This week’s Torah portion is Emor, which means, speak. God asks Moses to speak to the priests about contamination and ritual purity. Priests are not to come into contact with the dead except for the necessity to bury very close relatives. People with certain blemishes or disabilities are not to serve as priests; contaminated people may not eat the sacrifices and blemished animals may not be sacrificed. The cycle of yearly holidays is described and the law that the punishment must fit the crime, almost always applied as monetary damages, is restated, similar to its first appearance in Exodus.

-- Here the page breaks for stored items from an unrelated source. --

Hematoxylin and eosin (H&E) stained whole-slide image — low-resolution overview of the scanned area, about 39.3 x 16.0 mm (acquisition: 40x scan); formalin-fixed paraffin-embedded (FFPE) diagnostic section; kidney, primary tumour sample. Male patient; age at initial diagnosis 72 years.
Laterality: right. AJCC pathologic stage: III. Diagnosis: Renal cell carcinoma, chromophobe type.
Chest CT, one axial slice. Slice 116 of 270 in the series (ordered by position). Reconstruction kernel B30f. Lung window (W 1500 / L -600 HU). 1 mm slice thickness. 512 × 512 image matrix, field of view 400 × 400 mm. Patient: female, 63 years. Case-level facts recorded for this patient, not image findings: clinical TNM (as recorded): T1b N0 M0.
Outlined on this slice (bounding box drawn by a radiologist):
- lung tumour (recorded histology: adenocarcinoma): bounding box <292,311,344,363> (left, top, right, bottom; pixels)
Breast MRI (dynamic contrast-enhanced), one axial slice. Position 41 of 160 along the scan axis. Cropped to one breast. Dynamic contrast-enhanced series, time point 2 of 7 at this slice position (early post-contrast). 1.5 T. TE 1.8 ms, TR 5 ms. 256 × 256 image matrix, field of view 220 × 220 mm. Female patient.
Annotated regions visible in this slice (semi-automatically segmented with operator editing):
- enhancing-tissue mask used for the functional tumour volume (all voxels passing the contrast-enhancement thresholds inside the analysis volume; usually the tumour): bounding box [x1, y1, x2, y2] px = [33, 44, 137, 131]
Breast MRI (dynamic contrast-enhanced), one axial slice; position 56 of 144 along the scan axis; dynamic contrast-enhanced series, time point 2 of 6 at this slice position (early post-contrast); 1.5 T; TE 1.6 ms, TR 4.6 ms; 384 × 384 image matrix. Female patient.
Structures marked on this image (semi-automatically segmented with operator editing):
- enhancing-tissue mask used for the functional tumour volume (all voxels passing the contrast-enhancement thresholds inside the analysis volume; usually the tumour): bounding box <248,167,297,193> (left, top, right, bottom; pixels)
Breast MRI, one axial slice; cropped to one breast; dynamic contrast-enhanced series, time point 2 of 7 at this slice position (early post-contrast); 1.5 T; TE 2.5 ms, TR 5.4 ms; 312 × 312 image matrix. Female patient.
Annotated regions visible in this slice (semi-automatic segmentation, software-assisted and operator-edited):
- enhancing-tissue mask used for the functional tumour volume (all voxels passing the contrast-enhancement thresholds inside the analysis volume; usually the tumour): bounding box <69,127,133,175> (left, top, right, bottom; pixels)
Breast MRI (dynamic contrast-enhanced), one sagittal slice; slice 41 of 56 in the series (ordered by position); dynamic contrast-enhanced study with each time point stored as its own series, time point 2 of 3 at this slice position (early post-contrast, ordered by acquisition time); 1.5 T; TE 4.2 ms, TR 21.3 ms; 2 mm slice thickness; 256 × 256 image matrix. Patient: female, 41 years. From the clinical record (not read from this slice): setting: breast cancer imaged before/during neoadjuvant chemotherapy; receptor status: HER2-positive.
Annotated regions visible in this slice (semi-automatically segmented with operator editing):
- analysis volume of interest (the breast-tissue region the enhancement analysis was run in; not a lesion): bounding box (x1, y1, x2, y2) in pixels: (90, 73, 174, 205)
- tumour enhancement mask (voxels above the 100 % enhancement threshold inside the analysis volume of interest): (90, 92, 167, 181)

This is a difficult portion for us moderns to read. We don’t agree with excluding people with blemishes or disabilities. So the task is: how to find meaning in a section of the Torah that speaks about a society long gone, a priestly class and sacrificial system abolished 2,000 years ago, and values we no longer affirm? The sage, S’fat Emet quotes Psalm 12:7, “the words of God are pure words, like purified silver, clear to the world, refined.” This verse speaks of purity, refinement; of having standards and of using our powers of discrimination to make certain distinctions. It is, for me, understandable that God would not want us to offer blemished animals for sacrifice. Giving up animals that no one wanted because there were sick, lame, or defective is not a sacrifice at all. It would be giving our worst and not our best. So God wishes us to give our best. The Eternal is asking us to give only that which has value to us, only that which represents the highest in us; and this holds true on a deeper level as well as on the simple, physical level. We are asked to develop standards for ourselves but not necessarily for others; to develop a certain inner fine-ness and to maintain standards of behavior and practice, judging ourselves but not falling into the trap of judging others. There are at least two reasons to develop standards. The Torah says, (Levit 22:9) “They shall guard my safekeeping and they shall not bear a sin over it. And die because of it, for they will have defiled it. I am God who sanctifies them.”

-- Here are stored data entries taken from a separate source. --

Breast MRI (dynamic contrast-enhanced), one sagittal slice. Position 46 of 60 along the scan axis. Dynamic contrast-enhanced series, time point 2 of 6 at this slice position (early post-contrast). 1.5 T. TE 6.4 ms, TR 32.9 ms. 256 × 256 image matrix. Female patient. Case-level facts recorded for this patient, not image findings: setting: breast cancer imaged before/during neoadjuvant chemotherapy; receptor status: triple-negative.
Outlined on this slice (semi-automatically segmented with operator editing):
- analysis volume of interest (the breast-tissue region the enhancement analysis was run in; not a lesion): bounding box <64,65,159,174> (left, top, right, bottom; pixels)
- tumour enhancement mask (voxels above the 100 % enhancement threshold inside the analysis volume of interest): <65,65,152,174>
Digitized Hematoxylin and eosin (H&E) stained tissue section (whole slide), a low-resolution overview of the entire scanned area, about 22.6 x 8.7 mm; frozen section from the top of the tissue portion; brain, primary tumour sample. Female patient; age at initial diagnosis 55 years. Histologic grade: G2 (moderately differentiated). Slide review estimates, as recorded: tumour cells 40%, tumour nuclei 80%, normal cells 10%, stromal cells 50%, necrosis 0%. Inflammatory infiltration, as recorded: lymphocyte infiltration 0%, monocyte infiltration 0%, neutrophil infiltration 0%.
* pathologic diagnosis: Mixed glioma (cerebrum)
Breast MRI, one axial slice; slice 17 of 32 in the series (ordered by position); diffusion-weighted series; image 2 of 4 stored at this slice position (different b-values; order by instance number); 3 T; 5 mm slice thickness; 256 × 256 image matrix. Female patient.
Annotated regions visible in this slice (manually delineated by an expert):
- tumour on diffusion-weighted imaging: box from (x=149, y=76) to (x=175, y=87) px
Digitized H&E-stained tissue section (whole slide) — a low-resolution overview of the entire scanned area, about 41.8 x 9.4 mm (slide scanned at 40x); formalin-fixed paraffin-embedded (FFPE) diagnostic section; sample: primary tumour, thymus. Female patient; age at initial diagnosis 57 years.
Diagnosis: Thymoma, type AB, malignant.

The first reason seems to be protection – our protection. The priests had a dangerous job to do. They worked among the Holy objects in the Tabernacle, upon which the Divine Presence rested. It was important for them to know how to protect themselves. Aaron’s two sons had died perhaps because they had not known how to keep themselves safe from contact with God’s holiness. So when we are indignant about the rules in Emor, one thing to remember is that they may be there for human protection; so that the priests did not make fatal mistakes that would have caused them to come into contact with more power or purity than their humanity could handle.

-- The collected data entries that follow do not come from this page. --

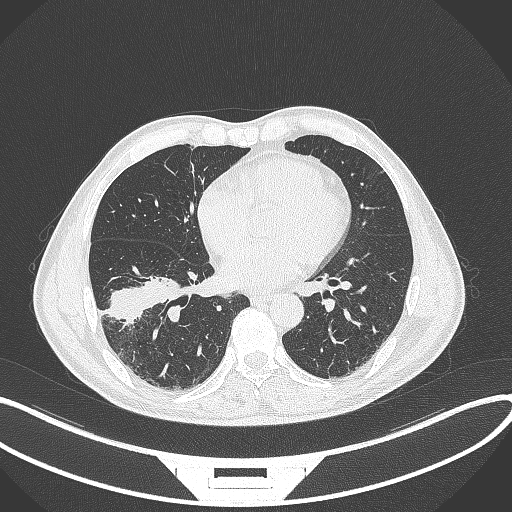
Chest CT, one axial slice; position 150 of 364 along the scan axis; reconstruction kernel B70f; 120 kVp; lung window (W 1500 / L -600 HU); 1 mm slice thickness; 512 × 512 image matrix, field of view 400 × 400 mm. Patient: male, 58 years. From the clinical record (not read from this slice): clinical TNM (as recorded): T3 N0 M0; histopathological grade: G2.
Outlined on this slice (rectangle marked by the reading radiologist):
- lung tumour (recorded histology: squamous cell carcinoma): bounding box <106,268,184,321> (left, top, right, bottom; pixels)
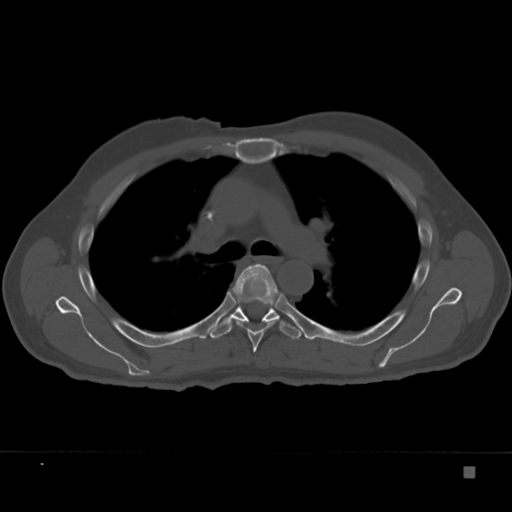
CT including the spine, one axial slice. Slice 249 of 332 in the series (ordered by position). Reconstruction kernel Br40s. 120 kVp. Bone window (W 1800 / L 400 HU). 1.5 mm slice thickness. 512 × 512 image matrix, field of view 389 × 389 mm. Male patient, age 72 years. From the clinical record (not read from this slice): primary cancer: skeletal.
Annotated regions visible in this slice (semi-automatically segmented with operator editing):
- T5 vertebra: box from (x=232, y=263) to (x=281, y=353) px
- T6 vertebra: (x=209, y=296)–(x=302, y=339)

The second, deeper reason for developing standards is an inner one. A standard can be exclusionary, excluding certain people or groups, or it can be inclusion-ary, a personal goal to strive toward. Now that there is no Priesthood, we are all meant to be priests, as it says in Exodus, “You shall be a kingdom of priests, a holy nation.” Our standards can bring us to find our inner fineness, our inner perfection. When we use our ability to make distinctions to sanctify ourselves by setting inner goals, we do as the S’fat Emet wrote: we bring the precious out of the ordinary. This process of self-refining is holy work. It is the way to make contact with the Godliness in ourselves and the universe. Awe: inner fineness is that quality that Rashi calls accepting upon oneself God’s Divinity. In the Zohar it says, “Wholeness comes to those who have awe of God.” When we strive to express what is highest and finest in ourselves, we cause completion; a wholeness to flow from our actions. Then we feel connected to God and to each other, the deep connection that is really there. There is so much work for us to do in the world: tears to dry, smiles to bestow, love and help to give. To be open to that work heals us and helps us. God asks us to give of our best, for our own benefit. Should we really give anything less?